[TASK INSTRUCTIONS] Would you set down the lines running from the one that holds "Van Duyvenvoorde-zaal plaatsvinden. In de Van" to the final line of the listing, both included, exactly and with no others?

[Opening RECORD EXCERPTS section]

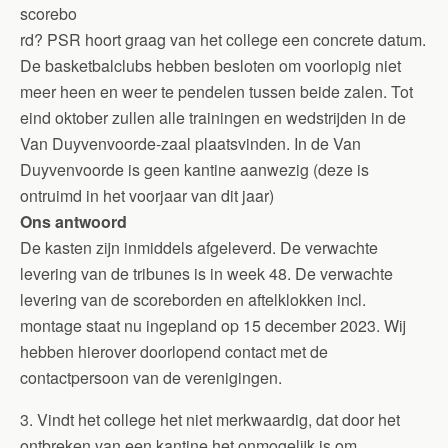
scorebo
rd? PSR hoort graag van het college een concrete datum.
De basketbalclubs hebben besloten om voorlopig niet
meer heen en weer te pendelen tussen beide zalen. Tot
eind oktober zullen alle trainingen en wedstrijden in de
Van Duyvenvoorde-zaal plaatsvinden. In de Van
Duyvenvoorde is geen kantine aanwezig (deze is
ontruimd in het voorjaar van dit jaar)
Ons antwoord
De kasten zijn inmiddels afgeleverd. De verwachte
levering van de tribunes is in week 48. De verwachte
levering van de scoreborden en aftelklokken incl.
montage staat nu ingepland op 15 december 2023. Wij
hebben hierover doorlopend contact met de
contactpersoon van de verenigingen.
3. Vindt het college het niet merkwaardig, dat door het
ontbreken van een kantine het onmogelijk is om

[Closing RECORD EXCERPTS section]

[WRITTEN RESPONSE]
Van Duyvenvoorde-zaal plaatsvinden. In de Van
Duyvenvoorde is geen kantine aanwezig (deze is
ontruimd in het voorjaar van dit jaar)
Ons antwoord
De kasten zijn inmiddels afgeleverd. De verwachte
levering van de tribunes is in week 48. De verwachte
levering van de scoreborden en aftelklokken incl.
montage staat nu ingepland op 15 december 2023. Wij
hebben hierover doorlopend contact met de
contactpersoon van de verenigingen.
3. Vindt het college het niet merkwaardig, dat door het
ontbreken van een kantine het onmogelijk is om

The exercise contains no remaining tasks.